With such a rich background of French-American comradeship behind us, Craig and I prepared for our winter in France with an air of serene excitement (well, mostly serene.) We armed ourselves with French language DVDs and stacks of reading material with titles like France for Dummies and Val D’Isere-Tignes: Off-Piste Guide. We imagined what skiing in the Alps would be like (neither of us had ever been to Europe before) and dreamed of the trips we would take from our base camp in Tignes. We would be married just over a year by the time we arrived in France, and envisioned the winter as a honeymoon of sorts, complete with long ski tours together and many shared bottles of French wine.
Little did we know that the Great Hand of Fate had yet another, this time unplanned, gift for us.
This time, our destiny rested on the number two: as in two pink lines on the at-home pregnancy test I took in June. In the time it took for me to pee onto the absorbent tip and wait for the two lines (meaning you’re pregnant) to magically appear in the box on the little white stick, the French Trade took a dramatic twist. Although we did wrangle with the idea of calling off the trip altogether, we reasoned that “women have babies in France, too,” and that this little hitchhiker had been so judicious in his (or her) timing to join us on the adventure that we couldn’t very well say no now.

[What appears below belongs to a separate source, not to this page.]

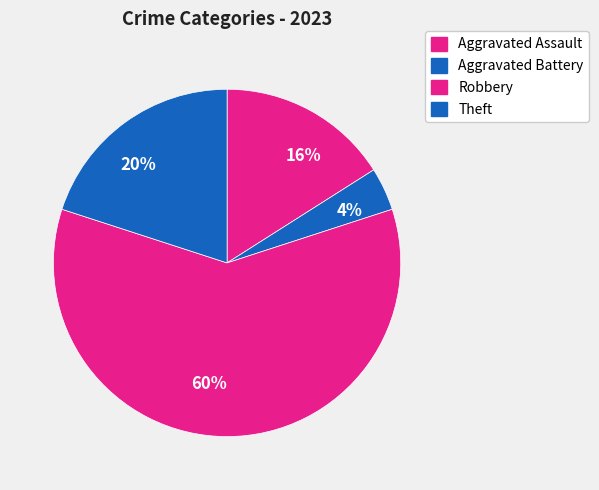

What is the largest slice in the pie chart?

60%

We were going to France – and we were having a baby!
In the 25-year history of Telluride’s patrol exchange program with France, no-one had ever gone on trade and given birth to a child. We were embarking upon uncharted waters, we knew. Now, five weeks into the trip, we still have moments when we feel like our little, two-and-a-half person boat is floating off-course: We’re yelping for help in bad French as all the French-flag-flying yachts cruise by, looking in our direction occasionally and wondering what we mean by “Ecks-cuse–e–mwa? Puvay-voo noose aide-ay?” (Which, in our fractured French translates to “Excuse me, can you help us?”)
While moving to another country, learning a new language, starting a new job and making new friends – all while preparing for the birth of a first child – has proven daunting, our goal continues to be to maintain a sense of humor through it all, and appreciate and learn from our daily adventures and foibles of being Americans here in France. We’ll keep you posted.